The benefits of the research will reverberate beyond the hospital, said McLellan in his address: “Such is the nature of medical innovation that, once harnessed, it has the power to transform health care globally. For patients, we’re talking about technology that will enable doctors to do surgery without cutting through skin; diagnostic tools that will find disease much sooner, and with greater accuracy; and biological and tailored drug therapies that will advance us from the ‘one-size-fits all’ approach.”

Investment Begets Growth

Julius emphasized the mandate of SRI: discovery through to clinical impact, for the benefit of patients, government and industry, and by extension all society. “The Centre for Research in Image-Guided Therapeutics is essential to our capacity to achieve this remit, and I am clearly not the only one who thinks so. We have the confidence of the federal government with their $74.6-million investment into the centre; added to that is funding we have leveraged from the private sector and the provincial government.”

The award will create a home for CeRIGT on the top two floors of the hospital’s main wing, supported by other labs nearby, including in S wing—to hold new imaging equipment, like a 7T magnetic resonance imaging (MRI) system and 320-slice computed tomography scanner—and in C wing—to house a 3-D tissue pathology lab.

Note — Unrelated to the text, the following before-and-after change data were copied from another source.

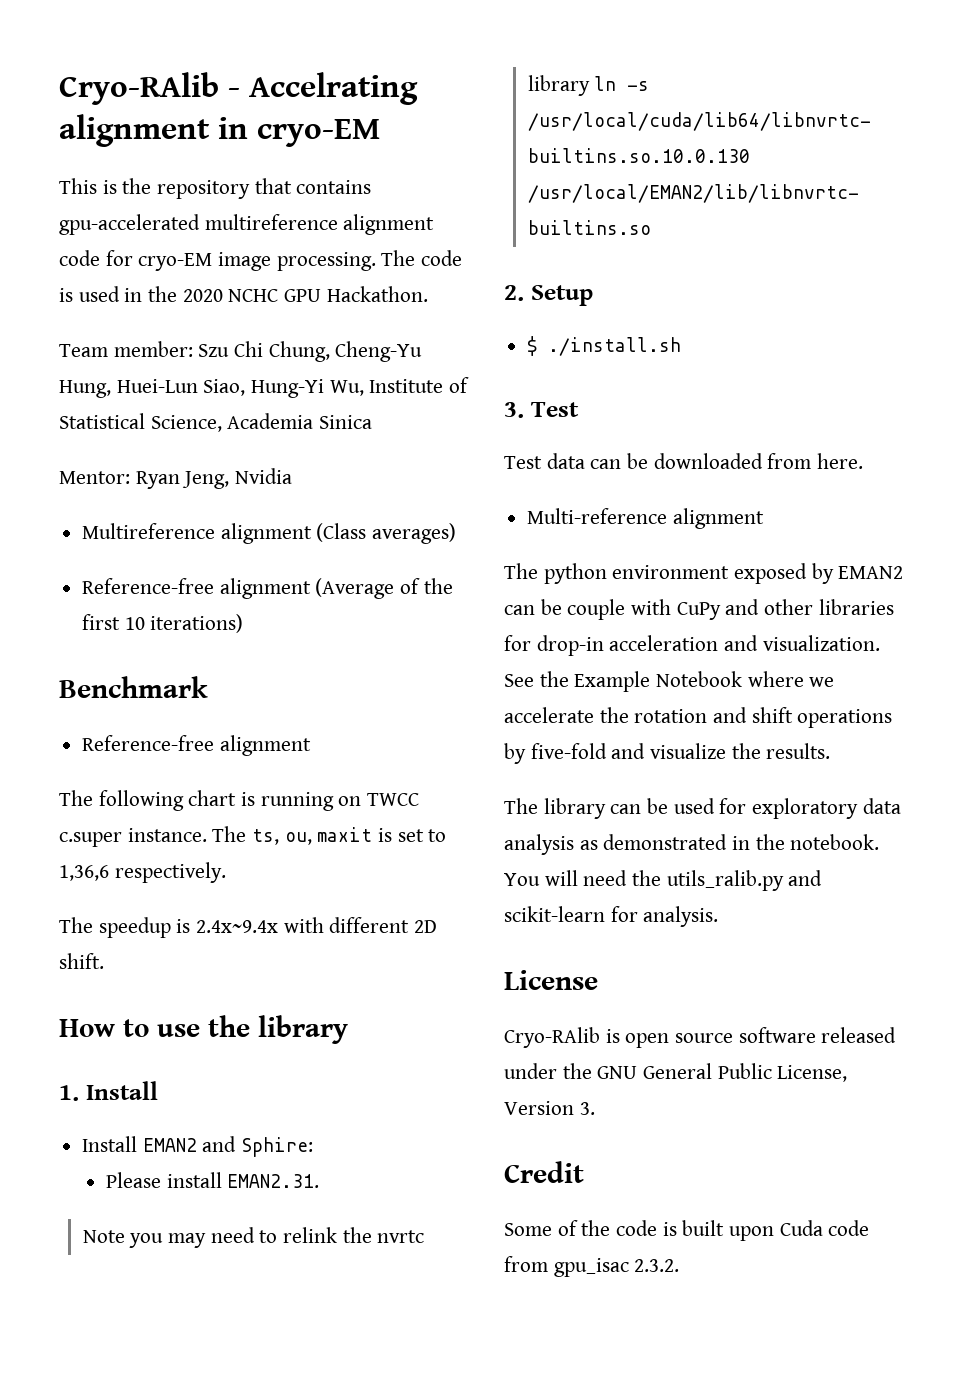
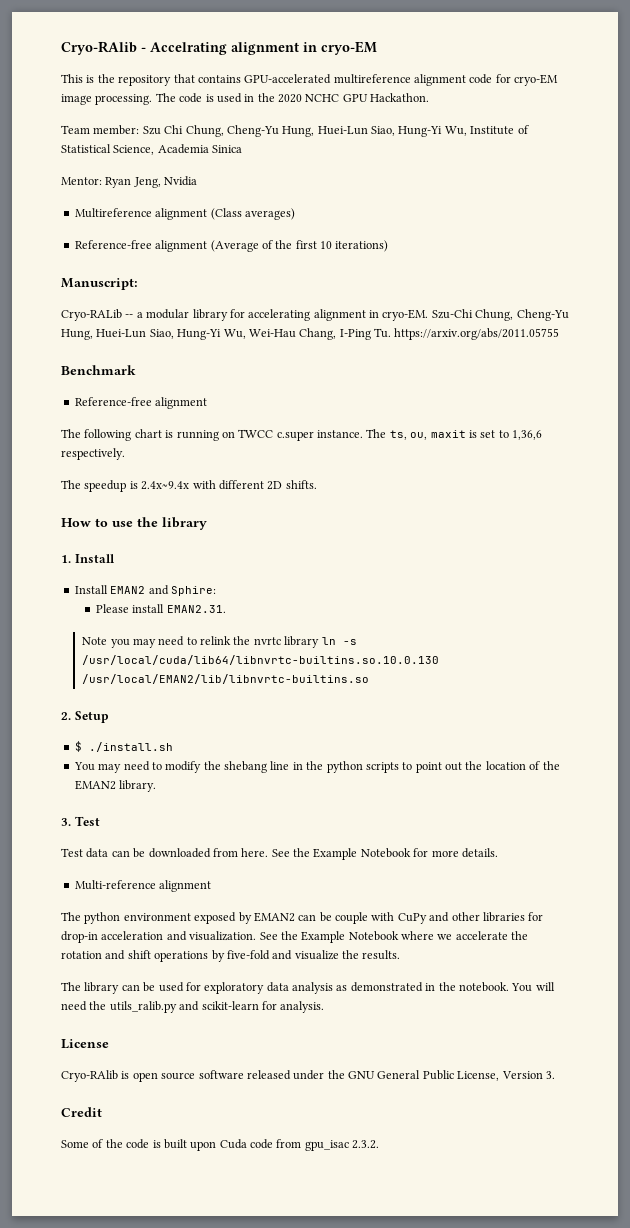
[59,214,200,235] gpu-accelerated -> [244,74,332,84] GPU-accelerated
(244, 623) none -> [61,278,138,290] [61,309,569,321] [61,328,560,340] // Manuscript: // Cryo-RALib -- a modular library for accelerating alignment in cryo-EM. Szu-Chi Chung, Cheng-Yu Hung, Huei-Lun Siao, Hung-Yi Wu, Wei-Hau Chang, I-Ping Tu. https://arxiv.org/abs/2011.05755
[59,953,104,969] shift. -> [285,480,317,489] shifts.
(682, 346) none -> [73,761,560,773] [74,780,157,792] // You may need to modify the shebang line in the python scripts to point out the location of the EMAN2 library.
(864, 461) none -> [271,848,498,860] See the Example Notebook for more details.

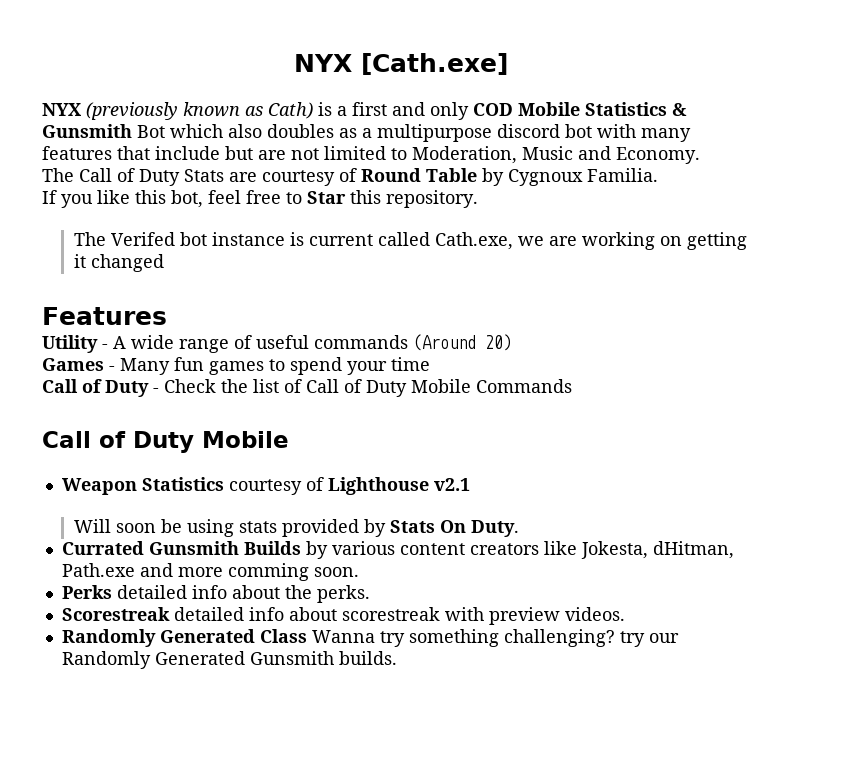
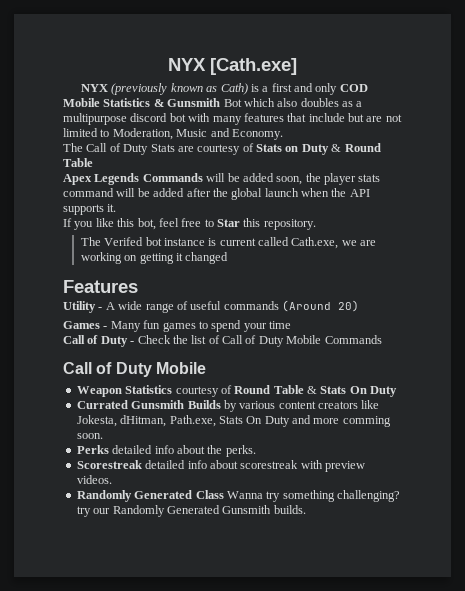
[361,168,658,186] Round Table by Cygnoux Familia. -> [256,143,381,155] [63,158,93,167] [63,173,381,185] [63,188,370,200] [63,204,117,215] Stats on Duty & Round Table // Apex Legends Commands will be added soon, the player stats command will be added after the global launch when the API supports it.
[327,477,470,495] [73,519,519,537] Lighthouse v2.1 // Will soon be using stats provided by Stats On Duty. -> [234,385,398,397] Round Table & Stats On Duty
[61,563,135,577] Path.exe -> [169,415,290,427] Path.exe, Stats On Duty

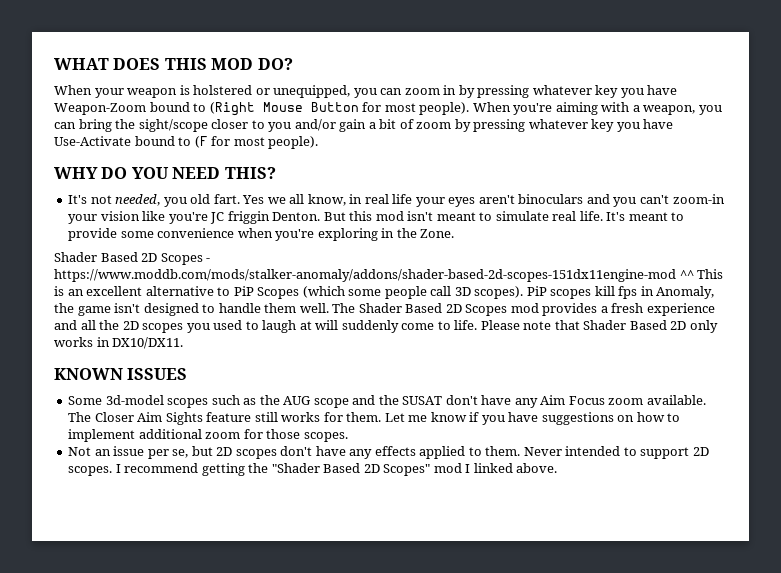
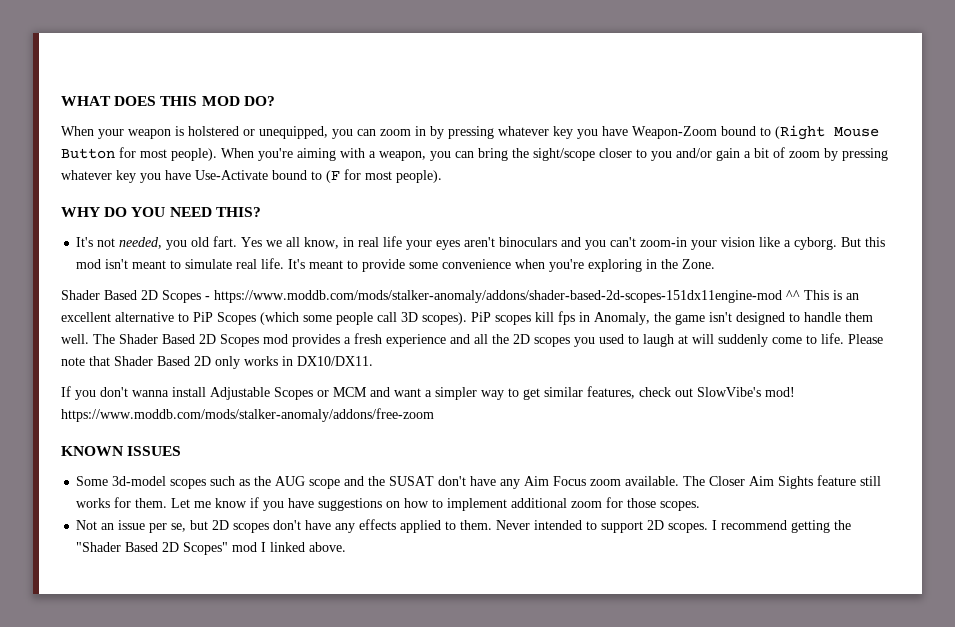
[168,211,321,224] you're JC friggin Denton. -> [784,237,838,250] a cyborg.
(184, 343) none -> [61,386,795,400] [61,408,434,422] // If you don't wanna install Adjustable Scopes or MCM and want a simpler way to get similar features, check out SlowVibe's mod! https://www.moddb.com/mods/stalker-anomaly/addons/free-zoom

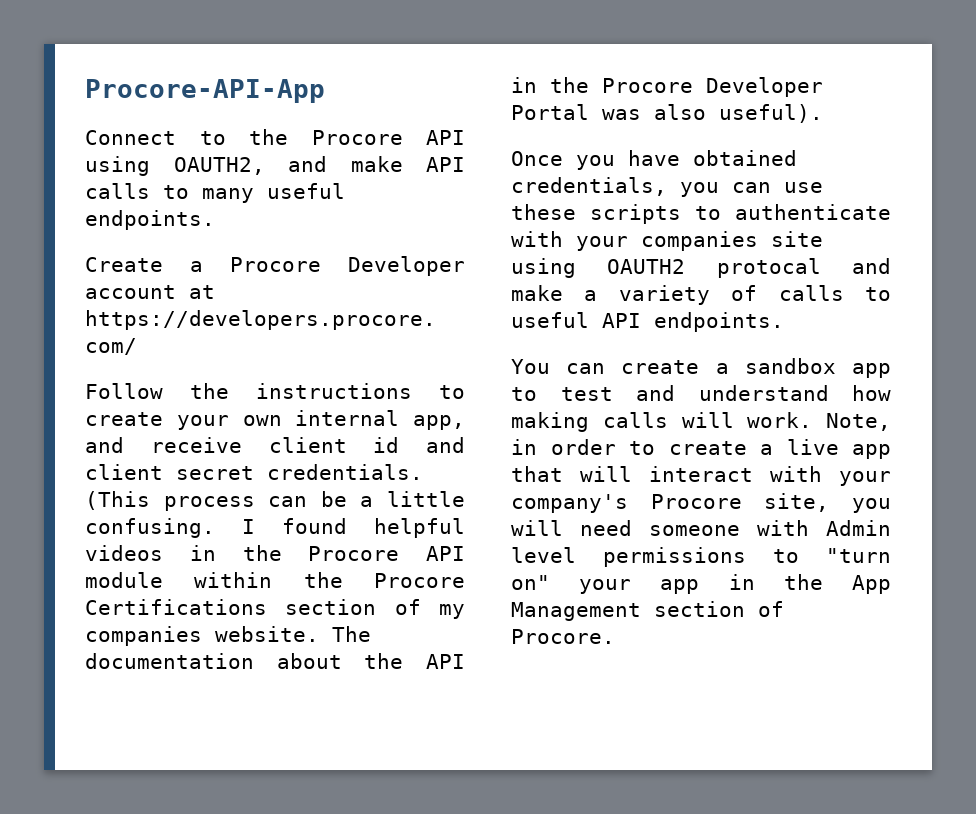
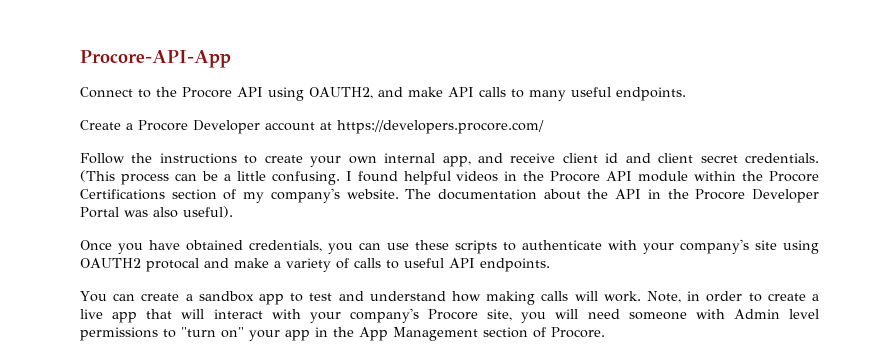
[85,626,202,646] companies -> [270,188,340,203] company's
[641,231,758,251] companies -> [680,239,749,254] company's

Dr. Terry Peters from Robarts Research Institute gave the keynote lecture on challenges and opportunities in image-guided therapeutics. Following this, 14 researchers from SRI and one from the University Health Network presented their work in sessions corresponding to each of the centre’s four platforms: the translational, preclinical and clinical research facilities; and the treatment planning, analysis and evaluation facility.

Results Now

It was evident that although the facilities are still being built, SRI scientists aren’t waiting for the hard hats to be packed away.

From the research program of brain sciences, Dr. Sandra Black, its director, talked about work in progress. Projects include using functional MRI to create a “brain map” of behaviour like fastening a button after someone has had a stroke; using structural MRI to understand better Alzheimer’s disease; and exploring the utility of focused ultrasound for treatment-resistant depression.

Dr. Kullervo Hynynen, director of imaging at SRI and CeRIGT’s project leader, underlined the rationale for establishing the centre here, in a hospital-based research institute. He said that if the aim is not just to make discoveries, but also to get them to patients, then integration between clinicians and scientists is essential. As the day came to an end, Hynynen invited those interested in collaboration to contact him or any of the centre’s researchers.